===== EXERCISE INPUT

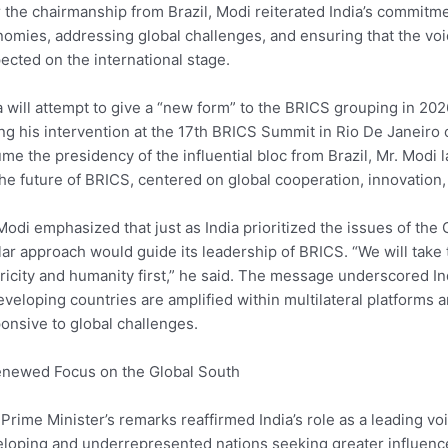
 the chairmanship from Brazil, Modi reiterated India’s commi
omies, addressing global challenges, and ensuring that the voi
ected on the international stage.
a will attempt to give a “new form” to the BRICS grouping in 2
ng his intervention at the 17th BRICS Summit in Rio De Janeiro 
me the presidency of the influential bloc from Brazil, Mr. Modi l
the future of BRICS, centered on global cooperation, innovatio
Modi emphasized that just as India prioritized the issues of the
lar approach would guide its leadership of BRICS. “We will take t
ricity and humanity first,” he said. The message underscored In
eveloping countries are amplified within multilateral platform
onsive to global challenges.
newed Focus on the Global South
Prime Minister’s remarks reaffirmed India’s role as a leading vo
loping and underrepresented nations seeking greater influence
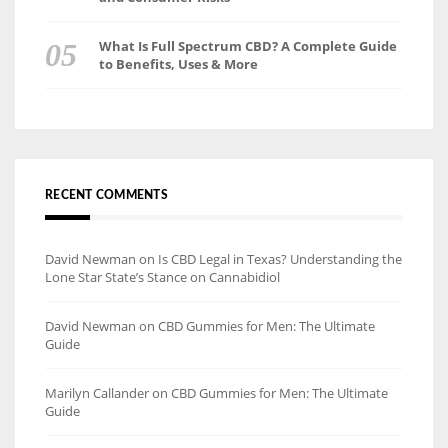
What Is Full Spectrum CBD? A Complete Guide
to Benefits, Uses & More
RECENT COMMENTS
David Newman
on
Is CBD Legal in Texas? Understanding the
Lone Star State’s Stance on Cannabidiol
David Newman
on
CBD Gummies for Men: The Ultimate
Guide
Marilyn Callander
on
CBD Gummies for Men: The Ultimate
Guide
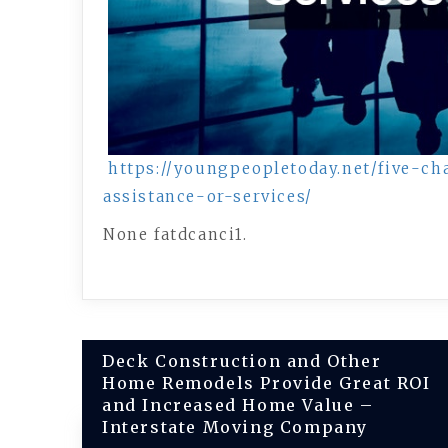
https://youngpeopletoday.net/five-ch
assistance-or-services/
None fatdcanci1.
Post
Deck Construction and Other
Home Remodels Provide Great ROI
navigation
and Increased Home Value –
Interstate Moving Company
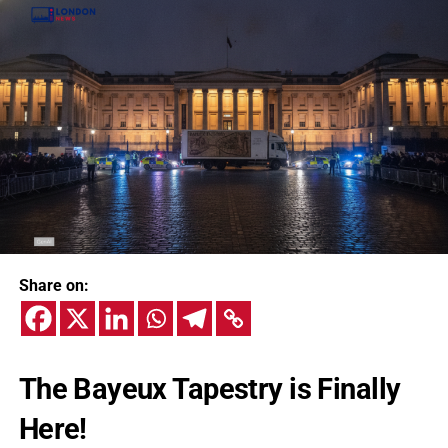
Share on:
The Bayeux Tapestry is Finally
Here!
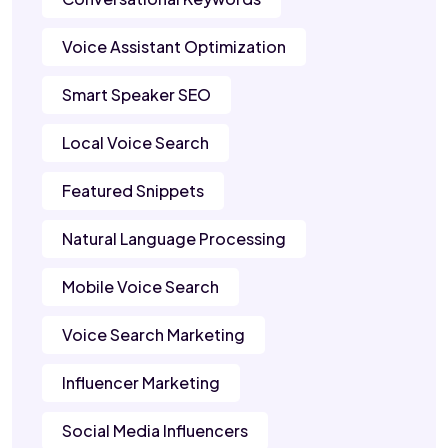
Voice Assistant Optimization
Smart Speaker SEO
Local Voice Search
Featured Snippets
Natural Language Processing
Mobile Voice Search
Voice Search Marketing
Influencer Marketing
Social Media Influencers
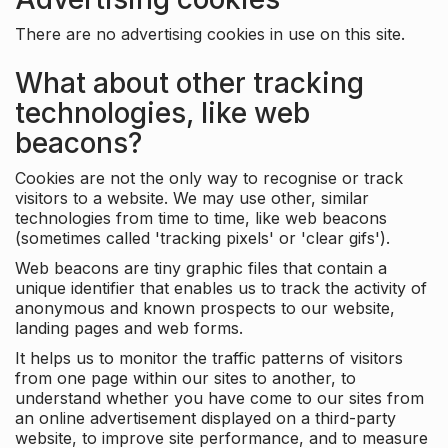
There are no advertising cookies in use on this site.
What about other tracking
technologies, like web
beacons?
Cookies are not the only way to recognise or track
visitors to a website. We may use other, similar
technologies from time to time, like web beacons
(sometimes called 'tracking pixels' or 'clear gifs').
Web beacons are tiny graphic files that contain a
unique identifier that enables us to track the activity of
anonymous and known prospects to our website,
landing pages and web forms.
It helps us to monitor the traffic patterns of visitors
from one page within our sites to another, to
understand whether you have come to our sites from
an online advertisement displayed on a third-party
website, to improve site performance, and to measure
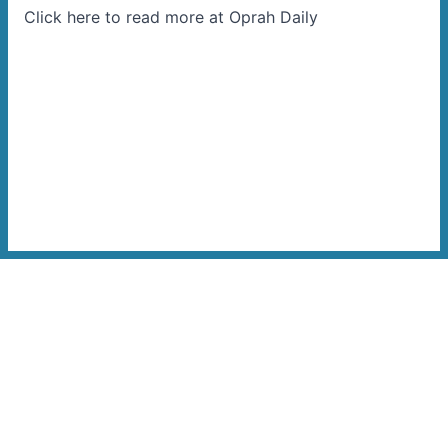
Click here to read more at Oprah Daily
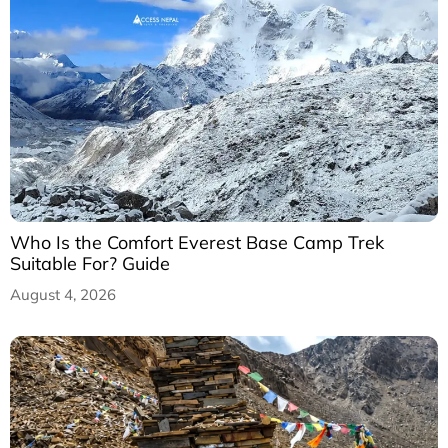
Who Is the Comfort Everest Base Camp Trek
Suitable For? Guide
August 4, 2026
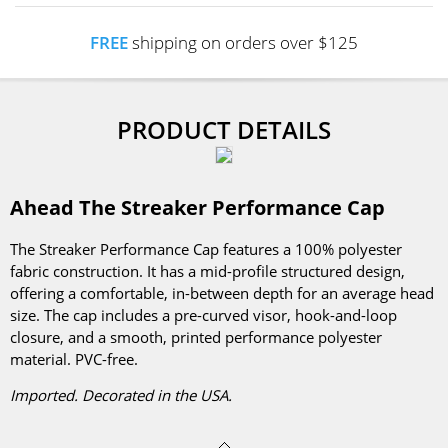
FREE
shipping on orders over $125
PRODUCT DETAILS
Ahead The Streaker Performance Cap
The Streaker Performance Cap features a 100% polyester
fabric construction. It has a mid-profile structured design,
offering a comfortable, in-between depth for an average head
size. The cap includes a pre-curved visor, hook-and-loop
closure, and a smooth, printed performance polyester
material. PVC-free.
Imported. Decorated in the USA.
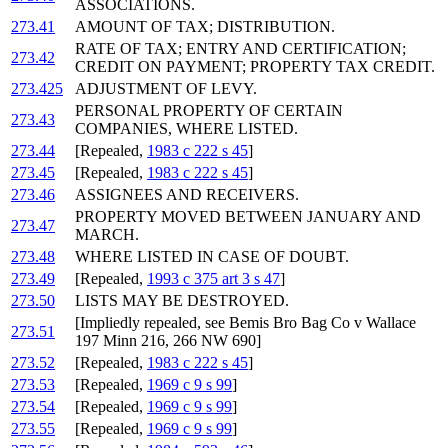
ASSOCIATIONS.
273.41
AMOUNT OF TAX; DISTRIBUTION.
RATE OF TAX; ENTRY AND CERTIFICATION;
273.42
CREDIT ON PAYMENT; PROPERTY TAX CREDIT.
273.425
ADJUSTMENT OF LEVY.
PERSONAL PROPERTY OF CERTAIN
273.43
COMPANIES, WHERE LISTED.
273.44
[Repealed,
1983 c 222 s 45
]
273.45
[Repealed,
1983 c 222 s 45
]
273.46
ASSIGNEES AND RECEIVERS.
PROPERTY MOVED BETWEEN JANUARY AND
273.47
MARCH.
273.48
WHERE LISTED IN CASE OF DOUBT.
273.49
[Repealed,
1993 c 375 art 3 s 47
]
273.50
LISTS MAY BE DESTROYED.
[Impliedly repealed, see Bemis Bro Bag Co v Wallace
273.51
197 Minn 216, 266 NW 690]
273.52
[Repealed,
1983 c 222 s 45
]
273.53
[Repealed,
1969 c 9 s 99
]
273.54
[Repealed,
1969 c 9 s 99
]
273.55
[Repealed,
1969 c 9 s 99
]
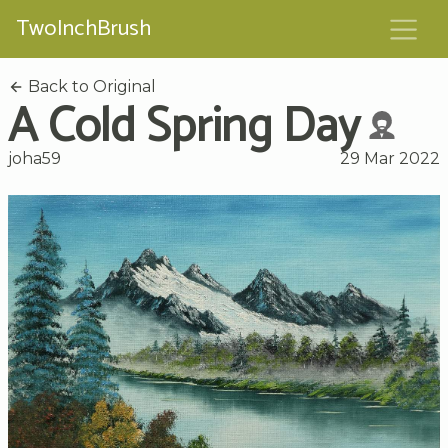
TwoInchBrush
Back to Original
A Cold Spring Day
joha59
29 Mar 2022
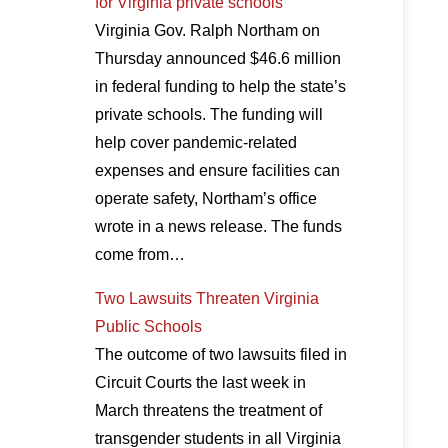
for Virginia private schools
Virginia Gov. Ralph Northam on
Thursday announced $46.6 million
in federal funding to help the state’s
private schools. The funding will
help cover pandemic-related
expenses and ensure facilities can
operate safety, Northam’s office
wrote in a news release. The funds
come from…
Two Lawsuits Threaten Virginia
Public Schools
The outcome of two lawsuits filed in
Circuit Courts the last week in
March threatens the treatment of
transgender students in all Virginia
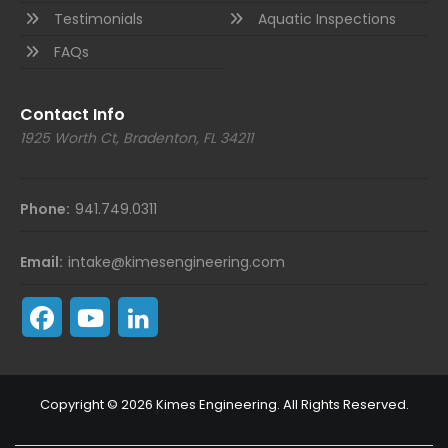
Testimonials
Aquatic Inspections
FAQs
Contact Info
1925 Worth Ct, Bradenton, FL 34211
Phone:
941.749.0311
Email:
intake@kimesengineering.com
Copyright © 2026 Kimes Engineering. All Rights Reserved.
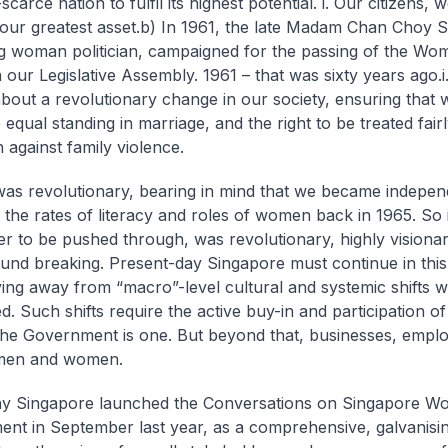
carce nation to fulfil its highest potential.
i. Our citizens,
our greatest asset.
b) In 1961, the late Madam Chan Choy S
g woman politician, campaigned for the passing of the Wo
n our Legislative Assembly. 1961 – that was sixty years ago.
i
bout a revolutionary change in our society, ensuring tha
equal standing in marriage, and the right to be treated fair
 against family violence.
was revolutionary, bearing in mind that we became indepen
 the rates of literacy and roles of women back in 1965. So 
ter to be pushed through, was revolutionary, highly visiona
nd breaking. Present-day Singapore must continue in this s
ing away from “macro”-level cultural and systemic shifts 
. Such shifts require the active buy-in and participation of 
The Government is one. But beyond that, businesses, empl
 men and women.
hy Singapore launched the Conversations on Singapore W
nt in September last year, as a comprehensive, galvanisin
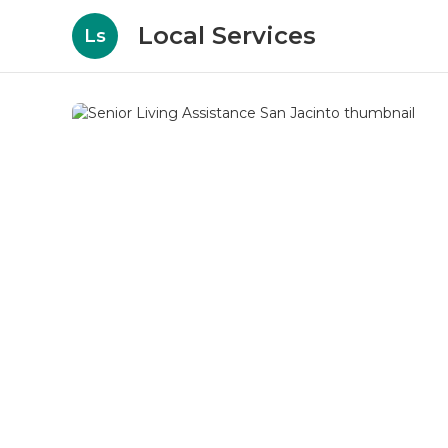
Local Services
Ls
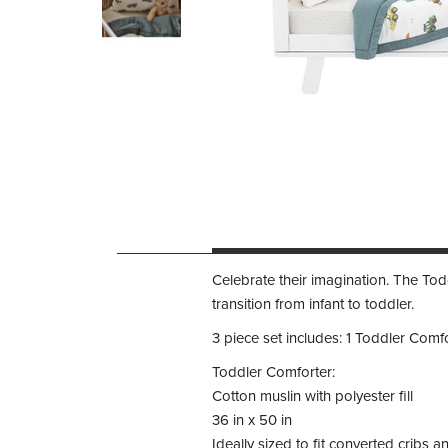
Celebrate their imagination. The Toddl
transition from infant to toddler.
3 piece set includes: 1 Toddler Comfor
Toddler Comforter:
Cotton muslin with polyester fill
36 in x 50 in
Ideally sized to fit converted cribs 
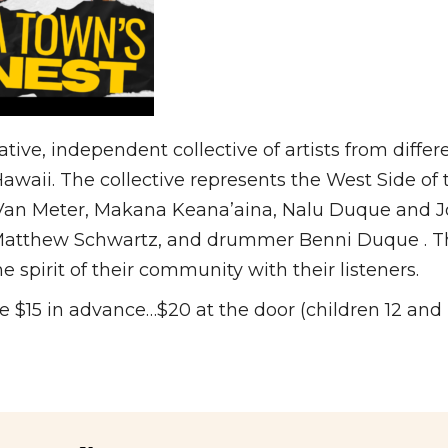
ative, independent collective of artists from diffe
waii. The collective represents the West Side of th
 Van Meter, Makana Keana’aina, Nalu Duque and Jo
 Matthew Schwartz, and drummer Benni Duque . Th
e spirit of their community with their listeners.
 $15 in advance…$20 at the door (children 12 and 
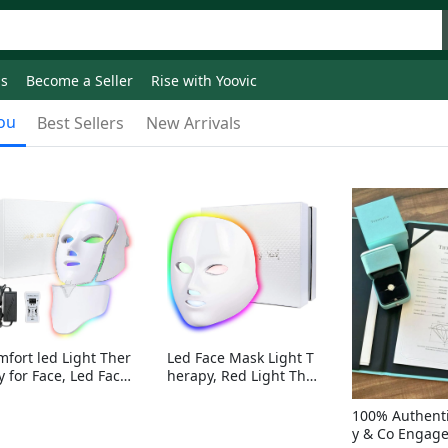
ds
Become a Seller
Rise with Yoovic
ou
Best Sellers
New Arrivals
mfort led Light Ther
Led Face Mask Light T
y for Face, Led Face
herapy, Red Light Ther
sk Light Therapy, 7-
apy for Face, 7-1 Color
Colors LED Facial Ski
s LED Facial Skin Care
100% Authenti
Care Mask with nack
Mask without nack
y & Co Engag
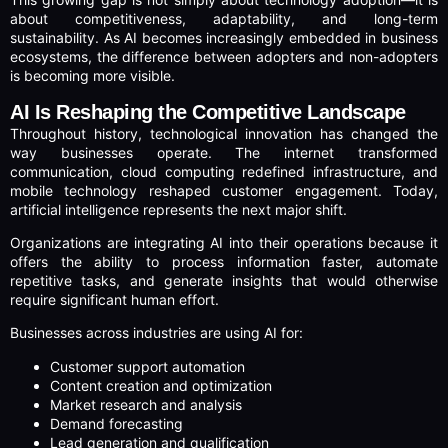
about competitiveness, adaptability, and long-term
sustainability. As AI becomes increasingly embedded in business
ecosystems, the difference between adopters and non-adopters
is becoming more visible.
AI Is Reshaping the Competitive Landscape
Throughout history, technological innovation has changed the
way businesses operate. The internet transformed
communication, cloud computing redefined infrastructure, and
mobile technology reshaped customer engagement. Today,
artificial intelligence represents the next major shift.
Organizations are integrating AI into their operations because it
offers the ability to process information faster, automate
repetitive tasks, and generate insights that would otherwise
require significant human effort.
Businesses across industries are using AI for:
Customer support automation
Content creation and optimization
Market research and analysis
Demand forecasting
Lead generation and qualification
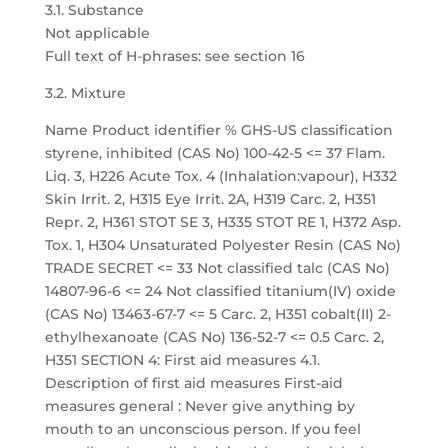
3.1. Substance
Not applicable
Full text of H-phrases: see section 16
3.2. Mixture
Name Product identifier % GHS-US classification
styrene, inhibited (CAS No) 100-42-5 <= 37 Flam.
Liq. 3, H226 Acute Tox. 4 (Inhalation:vapour), H332
Skin Irrit. 2, H315 Eye Irrit. 2A, H319 Carc. 2, H351
Repr. 2, H361 STOT SE 3, H335 STOT RE 1, H372 Asp.
Tox. 1, H304 Unsaturated Polyester Resin (CAS No)
TRADE SECRET <= 33 Not classified talc (CAS No)
14807-96-6 <= 24 Not classified titanium(IV) oxide
(CAS No) 13463-67-7 <= 5 Carc. 2, H351 cobalt(II) 2-
ethylhexanoate (CAS No) 136-52-7 <= 0.5 Carc. 2,
H351 SECTION 4: First aid measures 4.1.
Description of first aid measures First-aid
measures general : Never give anything by
mouth to an unconscious person. If you feel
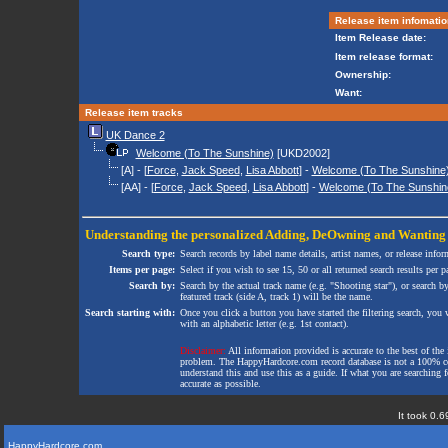
Release item infomatio
Item Release date:
Item release format:
Ownership:
Want:
Release item tracks
UK Dance 2
Welcome (To The Sunshine)
[UKD2002]
[A] - [
Force
,
Jack Speed
,
Lisa Abbott
] -
Welcome (To The Sunshine) 
[AA] - [
Force
,
Jack Speed
,
Lisa Abbott
] -
Welcome (To The Sunshin
Understanding the personalized
Adding
,
DeOwning
and
Wanting
Search type:
Search records by label name details, artist names, or release infor
Items per page:
Select if you wish to see 15, 50 or all returned search results per p
Search by:
Search by the actual track name (e.g. "Shooting star"), or search b
featured track (side A, track 1) will be the name.
Search starting with:
Once you click a button you have started the filtering search, you wi
with an alphabetic letter (e.g. 1st contact).
Disclaimer:
All information provided is accurate to the best of the 
problem. The HappyHardcore.com record database is not a 100% comp
understand this and use this as a guide. If what you are searching fo
accurate as possible.
It took 0.6
HappyHardcore.com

==========

=== REQUIREMENT ===
Which lines of the data hold the string "BRICS"? Return each of them.

=== YOUR RESPONSE ===
a will attempt to give a “new form” to the BRICS grouping in 2
ng his intervention at the 17th BRICS Summit in Rio De Janeiro 
the future of BRICS, centered on global cooperation, innovatio
lar approach would guide its leadership of BRICS. “We will take t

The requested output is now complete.